**Your instructions**
The records follow. Copy each one exactly.

[Recorded data]
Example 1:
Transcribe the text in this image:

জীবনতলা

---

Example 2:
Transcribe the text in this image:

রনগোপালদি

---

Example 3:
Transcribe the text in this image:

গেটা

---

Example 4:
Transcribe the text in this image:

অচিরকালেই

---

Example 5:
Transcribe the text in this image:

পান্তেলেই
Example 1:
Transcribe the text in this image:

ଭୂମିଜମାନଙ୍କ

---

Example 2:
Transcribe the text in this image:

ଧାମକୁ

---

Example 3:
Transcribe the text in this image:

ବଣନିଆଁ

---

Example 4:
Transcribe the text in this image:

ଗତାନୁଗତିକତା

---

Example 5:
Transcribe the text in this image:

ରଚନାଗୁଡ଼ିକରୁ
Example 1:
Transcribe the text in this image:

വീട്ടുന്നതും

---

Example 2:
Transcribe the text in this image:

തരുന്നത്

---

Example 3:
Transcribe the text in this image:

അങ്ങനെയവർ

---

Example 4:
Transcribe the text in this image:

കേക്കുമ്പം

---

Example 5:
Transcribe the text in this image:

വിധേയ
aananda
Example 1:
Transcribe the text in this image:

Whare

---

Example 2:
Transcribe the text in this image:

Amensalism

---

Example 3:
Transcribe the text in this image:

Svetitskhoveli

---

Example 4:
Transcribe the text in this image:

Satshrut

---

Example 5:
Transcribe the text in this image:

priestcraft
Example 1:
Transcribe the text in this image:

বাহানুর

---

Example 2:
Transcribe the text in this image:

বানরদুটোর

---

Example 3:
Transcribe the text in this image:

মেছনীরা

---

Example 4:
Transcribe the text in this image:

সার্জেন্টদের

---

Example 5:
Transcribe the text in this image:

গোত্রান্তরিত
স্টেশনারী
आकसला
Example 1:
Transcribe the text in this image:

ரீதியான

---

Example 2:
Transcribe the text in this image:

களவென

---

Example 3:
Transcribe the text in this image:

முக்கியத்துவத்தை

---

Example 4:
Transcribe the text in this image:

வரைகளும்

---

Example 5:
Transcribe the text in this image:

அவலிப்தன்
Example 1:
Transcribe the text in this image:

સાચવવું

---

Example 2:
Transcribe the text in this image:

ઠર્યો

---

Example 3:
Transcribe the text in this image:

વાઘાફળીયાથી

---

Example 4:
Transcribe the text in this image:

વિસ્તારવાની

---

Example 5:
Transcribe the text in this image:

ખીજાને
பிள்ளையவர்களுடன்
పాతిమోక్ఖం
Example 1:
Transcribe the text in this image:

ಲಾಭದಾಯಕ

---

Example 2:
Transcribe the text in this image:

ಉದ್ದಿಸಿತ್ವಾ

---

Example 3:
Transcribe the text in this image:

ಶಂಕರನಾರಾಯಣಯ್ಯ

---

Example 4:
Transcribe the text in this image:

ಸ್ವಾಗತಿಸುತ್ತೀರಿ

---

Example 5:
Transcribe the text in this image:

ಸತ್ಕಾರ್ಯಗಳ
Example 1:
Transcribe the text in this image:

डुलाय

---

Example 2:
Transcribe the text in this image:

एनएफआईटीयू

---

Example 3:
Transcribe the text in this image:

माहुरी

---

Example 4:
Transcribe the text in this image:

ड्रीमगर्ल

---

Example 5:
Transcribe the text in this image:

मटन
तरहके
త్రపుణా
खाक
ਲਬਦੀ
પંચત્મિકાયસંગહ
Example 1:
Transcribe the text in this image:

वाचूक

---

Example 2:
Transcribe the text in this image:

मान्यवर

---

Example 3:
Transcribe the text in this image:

**Response box**
Example 1:
Transcribe the text in this image:

জীবনতলা

---

Example 2:
Transcribe the text in this image:

রনগোপালদি

---

Example 3:
Transcribe the text in this image:

গেটা

---

Example 4:
Transcribe the text in this image:

অচিরকালেই

---

Example 5:
Transcribe the text in this image:

পান্তেলেই
Example 1:
Transcribe the text in this image:

ଭୂମିଜମାନଙ୍କ

---

Example 2:
Transcribe the text in this image:

ଧାମକୁ

---

Example 3:
Transcribe the text in this image:

ବଣନିଆଁ

---

Example 4:
Transcribe the text in this image:

ଗତାନୁଗତିକତା

---

Example 5:
Transcribe the text in this image:

ରଚନାଗୁଡ଼ିକରୁ
Example 1:
Transcribe the text in this image:

വീട്ടുന്നതും

---

Example 2:
Transcribe the text in this image:

തരുന്നത്

---

Example 3:
Transcribe the text in this image:

അങ്ങനെയവർ

---

Example 4:
Transcribe the text in this image:

കേക്കുമ്പം

---

Example 5:
Transcribe the text in this image:

വിധേയ
aananda
Example 1:
Transcribe the text in this image:

Whare

---

Example 2:
Transcribe the text in this image:

Amensalism

---

Example 3:
Transcribe the text in this image:

Svetitskhoveli

---

Example 4:
Transcribe the text in this image:

Satshrut

---

Example 5:
Transcribe the text in this image:

priestcraft
Example 1:
Transcribe the text in this image:

বাহানুর

---

Example 2:
Transcribe the text in this image:

বানরদুটোর

---

Example 3:
Transcribe the text in this image:

মেছনীরা

---

Example 4:
Transcribe the text in this image:

সার্জেন্টদের

---

Example 5:
Transcribe the text in this image:

গোত্রান্তরিত
স্টেশনারী
आकसला
Example 1:
Transcribe the text in this image:

ரீதியான

---

Example 2:
Transcribe the text in this image:

களவென

---

Example 3:
Transcribe the text in this image:

முக்கியத்துவத்தை

---

Example 4:
Transcribe the text in this image:

வரைகளும்

---

Example 5:
Transcribe the text in this image:

அவலிப்தன்
Example 1:
Transcribe the text in this image:

સાચવવું

---

Example 2:
Transcribe the text in this image:

ઠર્યો

---

Example 3:
Transcribe the text in this image:

વાઘાફળીયાથી

---

Example 4:
Transcribe the text in this image:

વિસ્તારવાની

---

Example 5:
Transcribe the text in this image:

ખીજાને
பிள்ளையவர்களுடன்
పాతిమోక్ఖం
Example 1:
Transcribe the text in this image:

ಲಾಭದಾಯಕ

---

Example 2:
Transcribe the text in this image:

ಉದ್ದಿಸಿತ್ವಾ

---

Example 3:
Transcribe the text in this image:

ಶಂಕರನಾರಾಯಣಯ್ಯ

---

Example 4:
Transcribe the text in this image:

ಸ್ವಾಗತಿಸುತ್ತೀರಿ

---

Example 5:
Transcribe the text in this image:

ಸತ್ಕಾರ್ಯಗಳ
Example 1:
Transcribe the text in this image:

डुलाय

---

Example 2:
Transcribe the text in this image:

एनएफआईटीयू

---

Example 3:
Transcribe the text in this image:

माहुरी

---

Example 4:
Transcribe the text in this image:

ड्रीमगर्ल

---

Example 5:
Transcribe the text in this image:

मटन
तरहके
త్రపుణా
खाक
ਲਬਦੀ
પંચત્મિકાયસંગહ
Example 1:
Transcribe the text in this image:

वाचूक

---

Example 2:
Transcribe the text in this image:

मान्यवर

---

Example 3:
Transcribe the text in this image:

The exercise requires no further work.